**Texto fornecido**
┄┄┄┄┄┄┄┄┄┄

A arte efêmera do Festival de Boi-Bumbá de Parintins, que cresce, se agiganta, e que depois se torna uma exótica escultura de prender o olhar, por horas.

Por toda Parintins se ouve o som das toadas de Garantido e Caprichoso. A beleza regional, as cores das agremiações, a eterna rivalidade e, algumas pessoas, são homenageadas pelas poesias cantadas e decantadas, há décadas, dentro do cenário da festa de boi-bumbá. Dois nomes, de duas pessoas, são expostos comumente, e sempre, dentro desse cenário histórico de festa: Roque Cid e Lindolfo Monteverde. Sim, é o momento mais humano dentro do processo de fundação e das: criação dos bumbás, rivalidade e de todo o contexto do que seja o Festival em si. Roque e Lindolfo entraram na história popular, folclórica, e, oficial da cidade, como aqueles que simbolizam todo o movimento de gente, de música, de economia e de trajetória, de toda as aglomerações que ocorrem na ilha de Parintins, desde 1965 (ano do primeiro festival folclórico no qual os bumbas se fizeram presentes). Assim, os bumbás tem pais, nomes e sobrenomes: Garantido Monteverde e Caprichoso Cid.

Nos lugares mais resguardados da cidade de Parintins, a história se revela, aos olhares, dos que, com todo respeito e sensibilidade, a buscam e a encontram... O túmulo de Roque Cid mantém as  singelas características de época, a testemunhar sua passagem e permanência memorial na ilha dos bumbás.

Esse Festival já foi organizado por jovens católicos (JAC - grupo da Juventude Alegre Católica), inspirados nas criações ancestrais de Roque e Lindolfo, os bumbás seriam resgatados e preparados pra serem apresentados a uma nova era. Então, enquanto se instalava um Polo Industrial em Manaus, Parintins dava início a germinação de seu próprio Polo de produção de cultura, de folclore, do turismo e do seu grito de guerra sobre a invocação memorial de Roque, pois Lindolfo foi o único que esteve vivo nos primeiros 14 anos do evento.  Mas, nunca esses dois sujeitos puderam contemplar suas obras completas, nesse cenário novo que, a cidade, se projeta, há mais de 55 anos, com toda essa tecnologia moderna e inovadora, empregada a festa.

┄┄┄┄┄┄┄┄┄┄

**Enunciado 1**
Por favor, repita sem nenhuma alteração as linhas abaixo, desde a que contém "family: Equisetaceae" até a última delas, incluindo ambas.
O texto e as linhas são materiais independentes entre si.

┄┄┄┄┄┄┄┄┄┄

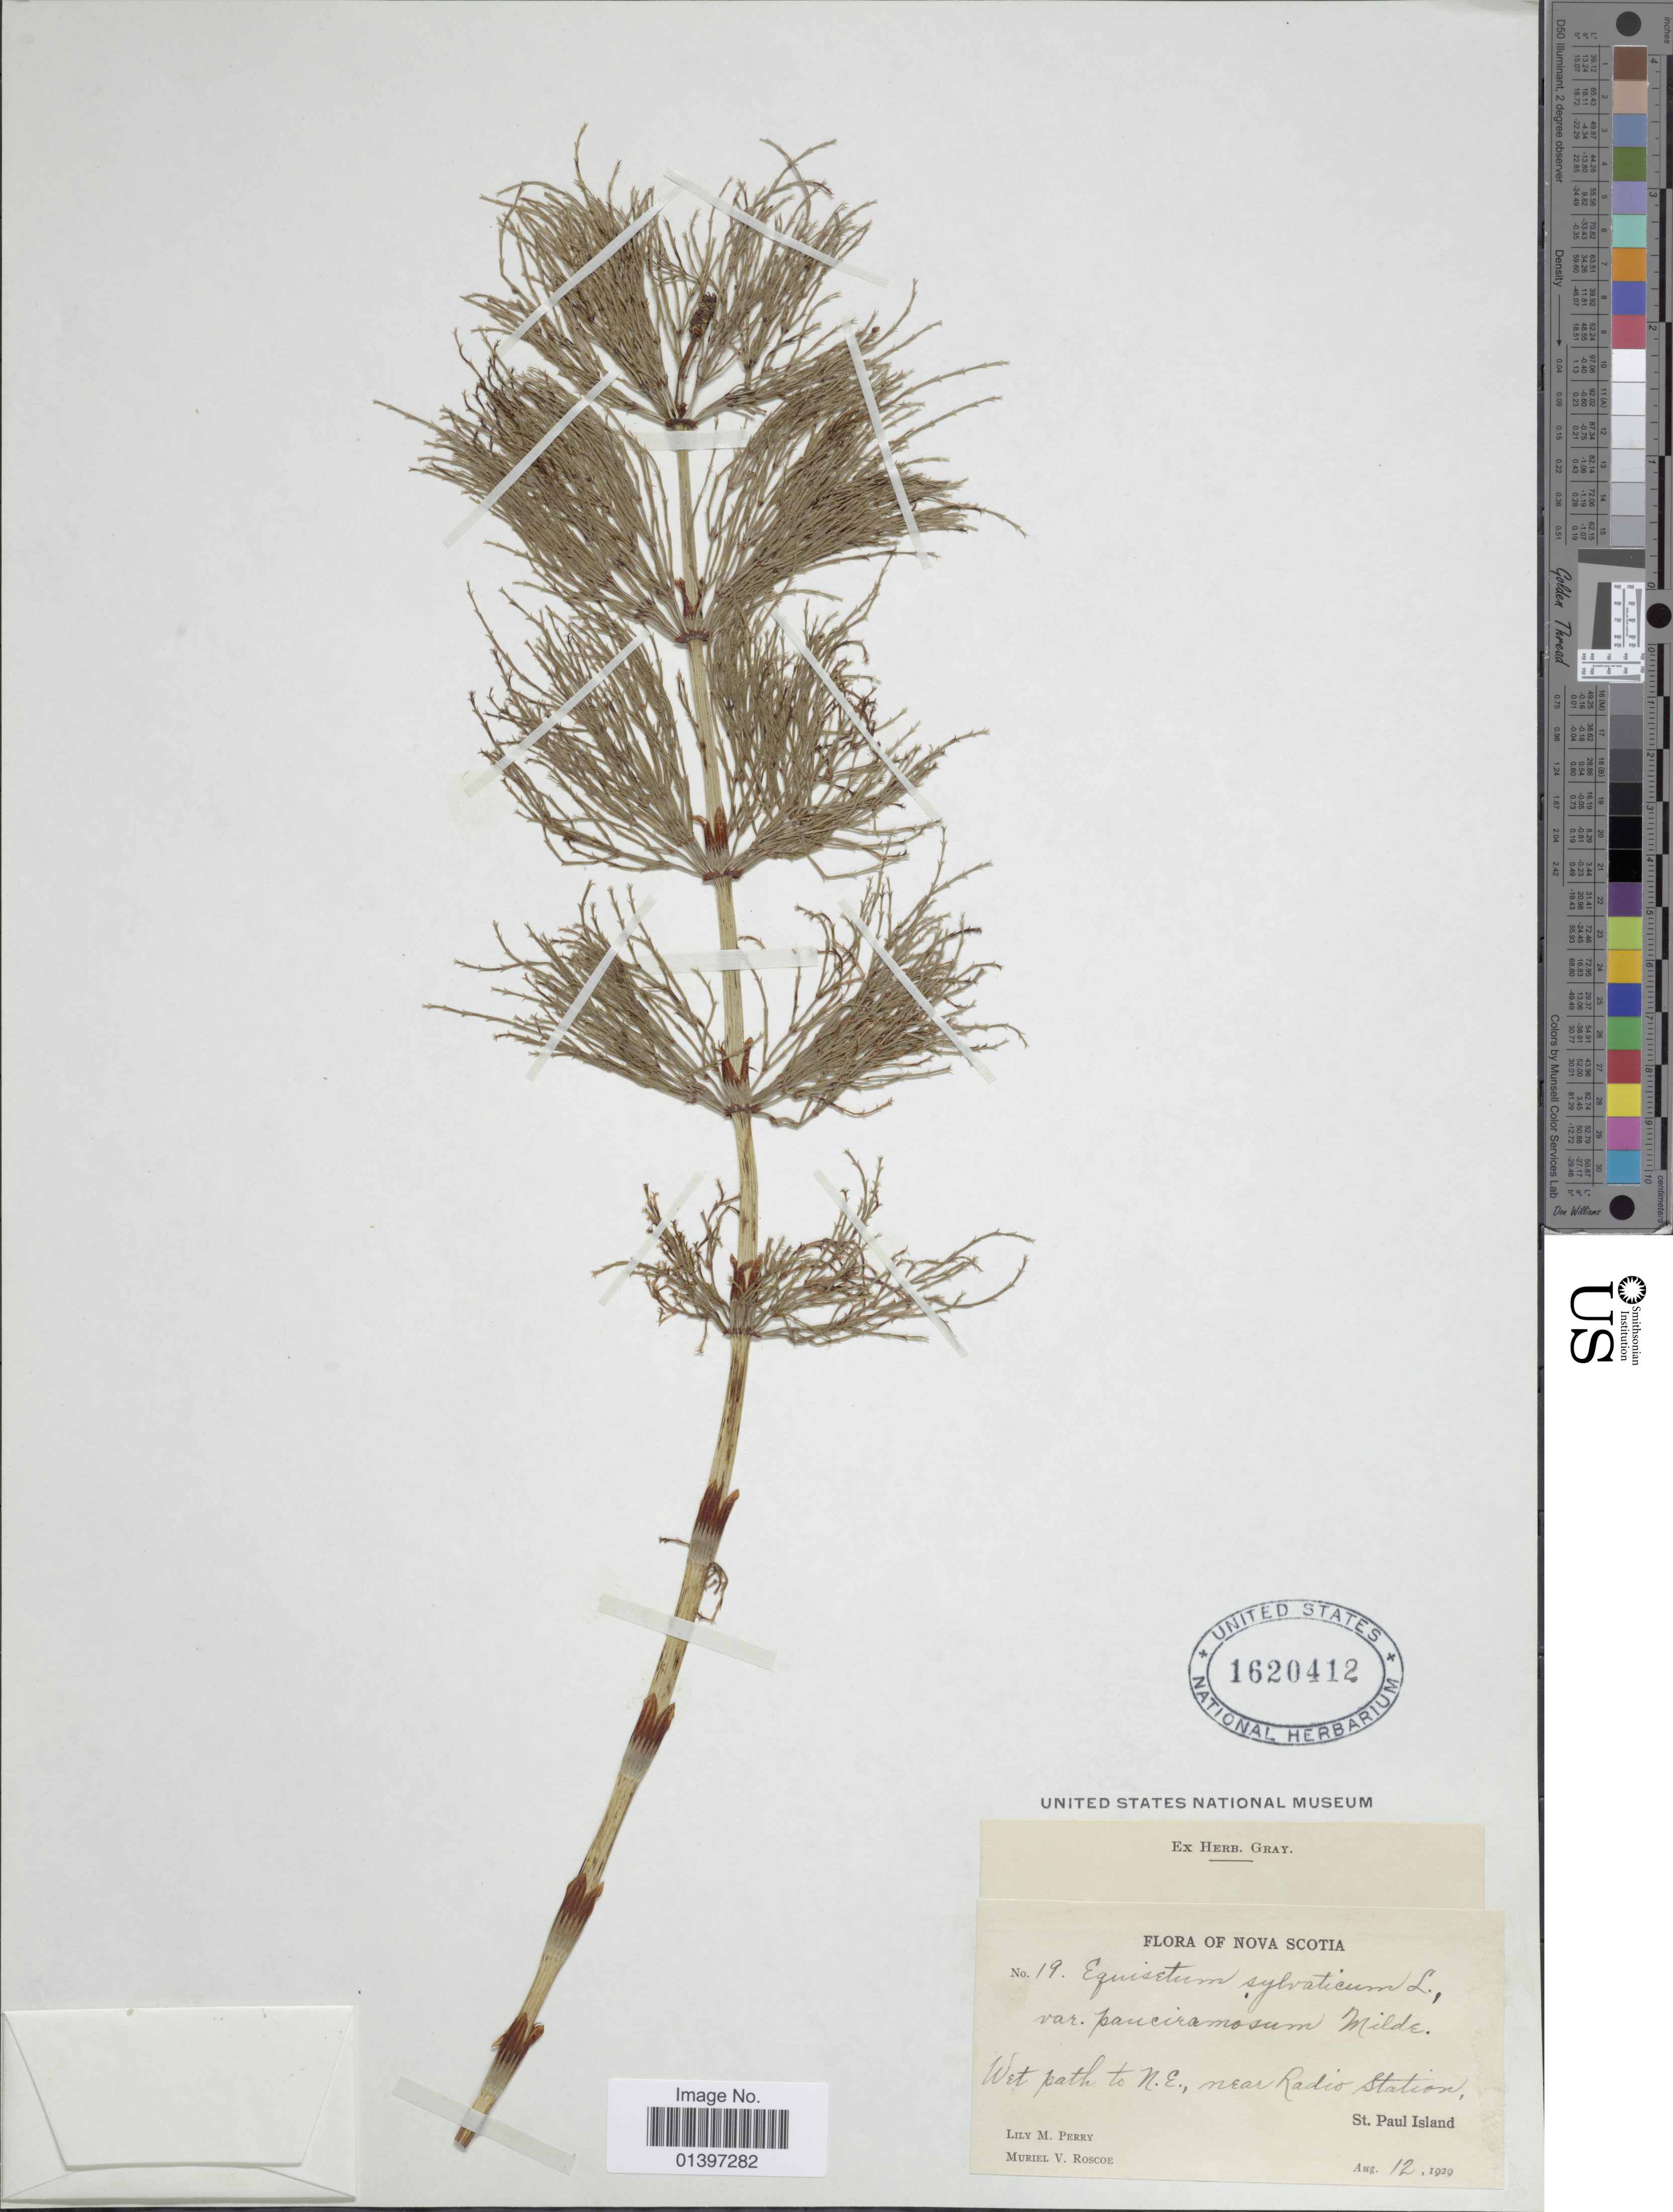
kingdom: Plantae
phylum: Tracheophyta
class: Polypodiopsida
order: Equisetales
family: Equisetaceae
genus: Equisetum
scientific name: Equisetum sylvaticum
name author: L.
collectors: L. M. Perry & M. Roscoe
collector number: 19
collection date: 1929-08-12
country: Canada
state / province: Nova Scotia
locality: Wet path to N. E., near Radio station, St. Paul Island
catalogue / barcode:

┄┄┄┄┄┄┄┄┄┄

**Enunciado 2**
No texto sobre o Festival de Parintins, por que o ano de 1965 é apontado como ponto de partida das aglomerações na ilha?

**Resposta do exercício 1**
family: Equisetaceae
genus: Equisetum
scientific name: Equisetum sylvaticum
name author: L.
collectors: L. M. Perry & M. Roscoe
collector number: 19
collection date: 1929-08-12
country: Canada
state / province: Nova Scotia
locality: Wet path to N. E., near Radio station, St. Paul Island
catalogue / barcode:

**Resposta do exercício 2**
Porque 1965 foi o ano do primeiro festival folclórico em que os bumbás se fizeram presentes.